INGREDIENTS:
- Shrimp 200 grams
- Black Pepper Powder 1/2 tsp
- Onion 1 medium chopped
- Garlic Cloves 5-6 finely chopped
- Parsley 1/2 tsp
- Arborio Rice 1 cup
- Cheese 1/2 cup grated
- Oil 3 tbsp
- Butter 4 tbsp
- Mushroom Stock or Chicken Stock 5 cups
- Salt as per taste
METHOD:
Serving Size: 4-5
Heat 1 tbsp of oil in a large deep skillet over medium heat. Season shrimp with salt and pepper. Sear the shrimps on both sides until cooked through. Remove and set aside.
Add the remaining oil and butter. Add garlic and onions and sauté until softened.

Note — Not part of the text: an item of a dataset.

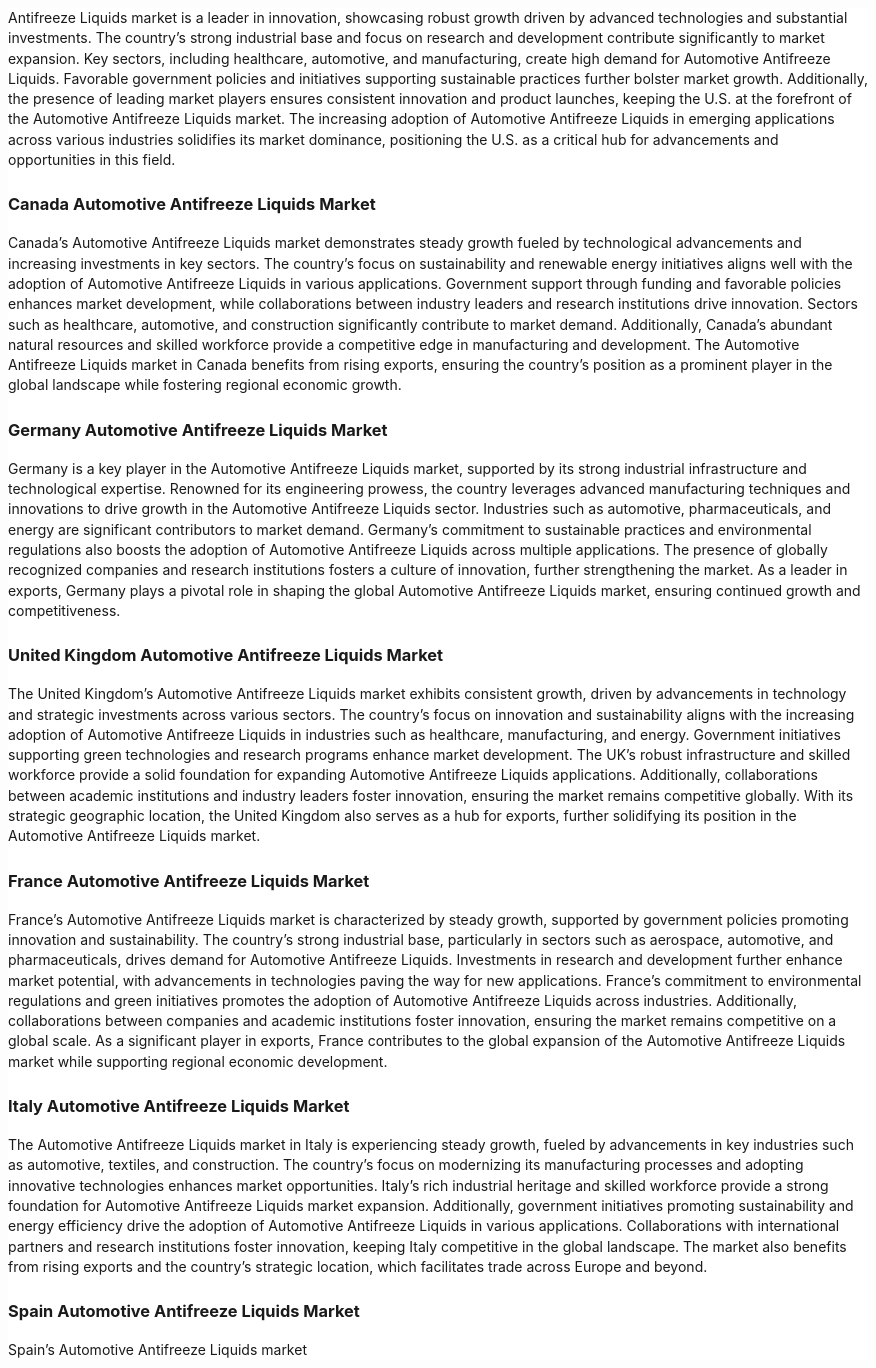 Antifreeze Liquids market is a leader in innovation, showcasing robust growth driven by advanced technologies and substantial investments. The country&rsquo;s strong industrial base and focus on research and development contribute significantly to market expansion. Key sectors, including healthcare, automotive, and manufacturing, create high demand for Automotive Antifreeze Liquids. Favorable government policies and initiatives supporting sustainable practices further bolster market growth. Additionally, the presence of leading market players ensures consistent innovation and product launches, keeping the U.S. at the forefront of the Automotive Antifreeze Liquids market. The increasing adoption of Automotive Antifreeze Liquids in emerging applications across various industries solidifies its market dominance, positioning the U.S. as a critical hub for advancements and opportunities in this field.</p><h3>Canada Automotive Antifreeze Liquids Market</h3><p>Canada&rsquo;s Automotive Antifreeze Liquids market demonstrates steady growth fueled by technological advancements and increasing investments in key sectors. The country&rsquo;s focus on sustainability and renewable energy initiatives aligns well with the adoption of Automotive Antifreeze Liquids in various applications. Government support through funding and favorable policies enhances market development, while collaborations between industry leaders and research institutions drive innovation. Sectors such as healthcare, automotive, and construction significantly contribute to market demand. Additionally, Canada&rsquo;s abundant natural resources and skilled workforce provide a competitive edge in manufacturing and development. The Automotive Antifreeze Liquids market in Canada benefits from rising exports, ensuring the country&rsquo;s position as a prominent player in the global landscape while fostering regional economic growth.</p><h3>Germany Automotive Antifreeze Liquids Market</h3><p>Germany is a key player in the Automotive Antifreeze Liquids market, supported by its strong industrial infrastructure and technological expertise. Renowned for its engineering prowess, the country leverages advanced manufacturing techniques and innovations to drive growth in the Automotive Antifreeze Liquids sector. Industries such as automotive, pharmaceuticals, and energy are significant contributors to market demand. Germany&rsquo;s commitment to sustainable practices and environmental regulations also boosts the adoption of Automotive Antifreeze Liquids across multiple applications. The presence of globally recognized companies and research institutions fosters a culture of innovation, further strengthening the market. As a leader in exports, Germany plays a pivotal role in shaping the global Automotive Antifreeze Liquids market, ensuring continued growth and competitiveness.</p><h3>United Kingdom Automotive Antifreeze Liquids Market</h3><p>The United Kingdom&rsquo;s Automotive Antifreeze Liquids market exhibits consistent growth, driven by advancements in technology and strategic investments across various sectors. The country&rsquo;s focus on innovation and sustainability aligns with the increasing adoption of Automotive Antifreeze Liquids in industries such as healthcare, manufacturing, and energy. Government initiatives supporting green technologies and research programs enhance market development. The UK&rsquo;s robust infrastructure and skilled workforce provide a solid foundation for expanding Automotive Antifreeze Liquids applications. Additionally, collaborations between academic institutions and industry leaders foster innovation, ensuring the market remains competitive globally. With its strategic geographic location, the United Kingdom also serves as a hub for exports, further solidifying its position in the Automotive Antifreeze Liquids market.</p><h3>France Automotive Antifreeze Liquids Market</h3><p>France&rsquo;s Automotive Antifreeze Liquids market is characterized by steady growth, supported by government policies promoting innovation and sustainability. The country&rsquo;s strong industrial base, particularly in sectors such as aerospace, automotive, and pharmaceuticals, drives demand for Automotive Antifreeze Liquids. Investments in research and development further enhance market potential, with advancements in technologies paving the way for new applications. France&rsquo;s commitment to environmental regulations and green initiatives promotes the adoption of Automotive Antifreeze Liquids across industries. Additionally, collaborations between companies and academic institutions foster innovation, ensuring the market remains competitive on a global scale. As a significant player in exports, France contributes to the global expansion of the Automotive Antifreeze Liquids market while supporting regional economic development.</p><h3>Italy Automotive Antifreeze Liquids Market</h3><p>The Automotive Antifreeze Liquids market in Italy is experiencing steady growth, fueled by advancements in key industries such as automotive, textiles, and construction. The country&rsquo;s focus on modernizing its manufacturing processes and adopting innovative technologies enhances market opportunities. Italy&rsquo;s rich industrial heritage and skilled workforce provide a strong foundation for Automotive Antifreeze Liquids market expansion. Additionally, government initiatives promoting sustainability and energy efficiency drive the adoption of Automotive Antifreeze Liquids in various applications. Collaborations with international partners and research institutions foster innovation, keeping Italy competitive in the global landscape. The market also benefits from rising exports and the country&rsquo;s strategic location, which facilitates trade across Europe and beyond.</p><h3>Spain Automotive Antifreeze Liquids Market</h3><p>Spain&rsquo;s Automotive Antifreeze Liquids market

Add 3/4 th cup of warm stock/water at a time. Stir occasionally and allow each addition of water to be absorbed before adding the next. This gradual process cooks the rice while coaxing out the starch to form a creamy sauce.
Season with salt and pepper at the halfway point and continue to cook until all the stock has been used and the rice is tender and creamy. This will take about 20-25 minutes.
With the final addition of stock, stir half of the shrimp into the risotto.
Stir in the cheese and black pepper powder. At this point, switch off the flame. Mix in the parsley, cover the risotto, and let it rest for 5 minutes to allow the cheese to melt uniformly.
Finish the risotto with butter, black pepper, and the juice of a lemon.
Scoop the risotto into a serving bowl and top with the remaining shrimp.
Sprinkle chili flakes on top and serve hot, paired with either grilled chicken breast or crusty garlic bread and potato wedges.
NOTE:
If Arborio rice is unavailable, you can use any starchy, short-grained rice. It won’t give that classic creaminess, but it gets close to the creamy texture.